**TEXTE FOURNI**
Le CRAC, FMI des communes ?
Entre les charges qui augmentent et l’équilibre à respecter, les communes wallonnes bataillent pour boucler leur budget. Surtout la soixantaine sous Crac : sous plan de gestion après l’octroi d’un prêt de la Région. A Verviers, la plate-forme ACiDe remet en cause l’action de ce Centre régional d’aide aux communes.
Les villes et communes de Wallonie se grattent la tête sur l’ultime test de l’année : boucler et faire voter le budget 2017. Depuis plusieurs années, l’exercice se révèle » très délicat » pour des dizaines d’entre elles, glisse Katlyn Van Overmeire, conseillère à l’Union des villes et communes de Wallonie (UVCW). Délicat. Un joli mot pour démarrer son explication : les recettes communales n’augmentent pas mais les charges s’accumulent. En mai, l’UCVW pointait quelques causes : le tax-shift qui enlève des plumes aux centimes additionnels des communes, les transferts massifs de personnes de l’Onem vers le CPAS (coût : 60 millions d’euros), la prise en charge communale des zones de police qui augmente, au fur et à mesure que la dotation fédérale se racrapote… S’y ajoute l’obligation d’avoir un budget à l’équilibre.
Au jeu des chiffres, toutes les communes n’ont pas les mêmes facilités. En Région wallonne, une soixantaine d’entre elles (sur 262), les plus fragiles, voient d’ailleurs un invité largement méconnu du grand public peser, en coulisses, sur leurs choix budgétaires. Son nom sonne comme une fracture : le Crac. Le Centre régional d’aide aux communes. » Au départ, explique Isabelle Nemery, sa directrice, c’était un compte en banque qui servait à travailler sur la dette des grandes villes. En 1995, vu l’ampleur de la dette des communes, on a créé un parastatal pour gérer le compte mais aussi répondre à des nouvelles demandes des villes et communes en difficulté pour l’obtention d’une aide financière de la Région. » Le Crac octroie ainsi des prêts aux entités qui vacillent.
C’est un » mariage pour vingt ans « , dixit Isabelle Nemery : la Région intervient dans le remboursement du prêt à condition que la commune adopte un plan de gestion, bien carré, pour rétablir son équilibre budgétaire » de façon structurelle « . Ce plan concerne aussi les entités consolidées, comme le CPAS ou la zone de police, qui reçoivent des dotations des communes. Ce mariage a un impact clair : le Crac va, dès l’octroi du prêt, superviser et contribuer à l’élaboration des plans de gestion. » Dès que la commune aura un projet de budget, de modification budgétaire ou voudra prendre une décision ayant un impact important, le Crac doit être impliqué. Et ce avant l’envoi de documents aux conseillers communaux. »
» Autoritaire et infantilisant »

**TÂCHES À RÉALISER**
1) Répondez à ces questions sur l'article consacré au Crac :
(a) Combien de communes wallonnes, sur 262, sont sous Crac ?
(b) En quelle année a-t-on créé un parastatal pour gérer le compte ?
(c) Pour combien d'années Isabelle Nemery dit-elle que dure le « mariage » entre la Région et la commune ?
2) Poursuivez l'article sur le Crac et les communes wallonnes à partir de son dernier intertitre.

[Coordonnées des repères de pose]
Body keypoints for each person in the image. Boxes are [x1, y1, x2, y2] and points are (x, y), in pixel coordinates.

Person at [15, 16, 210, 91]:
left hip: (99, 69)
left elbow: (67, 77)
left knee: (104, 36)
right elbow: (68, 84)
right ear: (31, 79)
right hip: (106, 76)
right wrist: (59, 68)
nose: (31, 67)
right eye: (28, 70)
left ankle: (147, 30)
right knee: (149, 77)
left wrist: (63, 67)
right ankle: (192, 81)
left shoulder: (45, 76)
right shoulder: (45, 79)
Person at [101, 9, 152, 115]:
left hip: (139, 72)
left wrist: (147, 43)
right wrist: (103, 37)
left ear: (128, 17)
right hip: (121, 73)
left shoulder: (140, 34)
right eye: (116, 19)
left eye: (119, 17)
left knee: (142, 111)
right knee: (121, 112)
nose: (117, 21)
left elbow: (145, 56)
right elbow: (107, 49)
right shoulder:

**RÉSULTATS PAR TÂCHE**
1)
(a) Une soixantaine.
(b) En 1995.
(c) Pour vingt ans.

2)
Mais l’action du Crac, mélange de conseils et de contraintes, ne fait pas l’unanimité. Créée en 2013, la plate-forme ACiDe (Audit citoyen de la dette, une trentaine d’organisations regroupées pour analyser de manière critique la politique d’emprunt menée par les autorités) s’est penchée sur l’institution, et plus particulièrement sur son action à Verviers, dans le cadre de son travail sur la dette de la commune. Verviers consacre 11 % de son budget communal annuel pour payer la dette. L’ancienne cité lainière se situe en dessous de la moyenne wallonne : 12,4 % selon un rapport Belfius de 2014 sur les finances des communes wallonnes. » Avant la crise de 2008, le montant global de la dette était généralement stable, autour de 70 millions d’euros, affirme Bruno Collet, d’ACiDe Verviers. La moitié de cette somme représentait de l’aide venue du Crac. En dépit d’être conditionnée à des plans de gestion et des mesures d’assainissement, elle ne se résorbait pas. Mais depuis la crise, cette dette s’est emballée, et dépasse aujourd’hui les 94 millions. L’action du Crac ne semble pas réduire l’endettement. »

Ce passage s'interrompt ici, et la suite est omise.